= Nick Foot =

Australian rules football umpire

Nicholas Foot is an Australian rules football umpire currently officiating in the Australian Football League (AFL). He was selected to officiate the 2024 AFL Grand Final in his grand final debut.

==Umpiring career==
Foot began umpiring as a 13-year-old. In 2010, he won the AFL/Australian Sports Commission All-Australian Umpire award. As the winner of this award, he travelled with the Australian Under-18 squad to officiate their games in Italy, Turkey and the United Kingdom.

Foot followed up his 2009 grand final appearance with appointments to the 2010 and 2011 Tasmanian State League grand finals. He spent 2011 as an AFL rookie umpire, officiating in matches in the NAB Cup. In 2012, he was elevated to the full AFL list. Foot was selected to umpire his first AFL grand final in 2024 as a field umpire.

During a match at Adelaide Oval on 12 April 2026 as part of Gather Round, Foot reported player Zak Butters to the AFL Tribunal, after he allegedly asked "How much are they paying you?" during the club's loss to . Butters denied the allegation, with the AFL stating the exchange was not heard by the umpire's microphone. At the ensuing tribunal hearing, Foot said "I'm 100 per cent adamant that those are the words Zak Butters said to me. When your integrity is questioned you don't forget those words that are said to you." Butters was initially found guilty and fined $1,500. The charge was later dismissed at appeal due to juror misconduct, after a tribunal member used Zoom to appear at the tribunal while driving to a work appointment.
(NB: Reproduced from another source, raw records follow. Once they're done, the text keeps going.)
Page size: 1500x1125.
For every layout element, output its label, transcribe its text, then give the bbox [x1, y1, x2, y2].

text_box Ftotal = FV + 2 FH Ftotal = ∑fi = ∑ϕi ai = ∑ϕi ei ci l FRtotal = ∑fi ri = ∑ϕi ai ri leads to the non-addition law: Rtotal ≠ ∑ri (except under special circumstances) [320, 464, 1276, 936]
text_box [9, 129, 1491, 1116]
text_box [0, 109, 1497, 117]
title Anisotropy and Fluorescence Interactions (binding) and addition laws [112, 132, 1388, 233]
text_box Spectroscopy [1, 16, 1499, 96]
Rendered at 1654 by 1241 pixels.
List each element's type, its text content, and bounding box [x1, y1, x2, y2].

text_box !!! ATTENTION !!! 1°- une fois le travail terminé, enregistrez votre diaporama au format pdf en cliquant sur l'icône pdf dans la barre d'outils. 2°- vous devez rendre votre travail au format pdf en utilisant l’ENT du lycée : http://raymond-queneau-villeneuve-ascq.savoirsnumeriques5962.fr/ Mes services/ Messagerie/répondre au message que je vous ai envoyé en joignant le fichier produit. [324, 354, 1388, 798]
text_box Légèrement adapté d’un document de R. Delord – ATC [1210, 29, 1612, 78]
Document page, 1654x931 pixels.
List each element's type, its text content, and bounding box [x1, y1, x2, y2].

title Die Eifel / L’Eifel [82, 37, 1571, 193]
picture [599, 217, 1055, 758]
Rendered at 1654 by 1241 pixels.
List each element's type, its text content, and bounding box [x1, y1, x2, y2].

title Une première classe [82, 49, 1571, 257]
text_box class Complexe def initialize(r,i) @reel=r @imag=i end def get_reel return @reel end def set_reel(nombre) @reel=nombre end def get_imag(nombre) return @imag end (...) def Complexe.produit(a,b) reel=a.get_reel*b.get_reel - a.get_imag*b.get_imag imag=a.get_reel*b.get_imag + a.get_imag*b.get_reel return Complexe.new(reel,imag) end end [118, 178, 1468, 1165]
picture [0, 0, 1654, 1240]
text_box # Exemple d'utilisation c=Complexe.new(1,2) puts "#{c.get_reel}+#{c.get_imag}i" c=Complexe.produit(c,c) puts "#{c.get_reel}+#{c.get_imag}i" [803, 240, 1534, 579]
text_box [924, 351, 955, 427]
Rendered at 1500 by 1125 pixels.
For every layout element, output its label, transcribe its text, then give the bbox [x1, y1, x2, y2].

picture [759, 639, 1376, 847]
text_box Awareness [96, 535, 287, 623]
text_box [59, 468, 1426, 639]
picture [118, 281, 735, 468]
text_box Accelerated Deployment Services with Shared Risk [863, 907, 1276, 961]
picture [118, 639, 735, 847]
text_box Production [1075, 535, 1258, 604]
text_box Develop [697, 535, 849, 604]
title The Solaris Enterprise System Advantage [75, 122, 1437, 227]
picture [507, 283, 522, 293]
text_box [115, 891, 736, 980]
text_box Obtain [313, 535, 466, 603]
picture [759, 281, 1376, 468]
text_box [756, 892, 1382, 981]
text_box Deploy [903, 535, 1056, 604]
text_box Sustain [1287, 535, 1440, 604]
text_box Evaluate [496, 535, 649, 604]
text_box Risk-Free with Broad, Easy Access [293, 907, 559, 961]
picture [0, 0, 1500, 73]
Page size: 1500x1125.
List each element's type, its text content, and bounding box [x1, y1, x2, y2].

From 2025 until 2026, Foot featured on Get On on Racing.com as part of his employment with online bookmaker Sportsbet. His involvement with the bookmaker was controversial given his position as an umpire, but was approved by the AFL at the time as having no conflict of interest owing to his role being specific to horse racing and not involving football. Foot left Sportsbet in May 2026, soon after the incident with Butters, and Sportsbet tightened its conflict of interest guidelines to exclude any serving sports officials and administrators from its programming.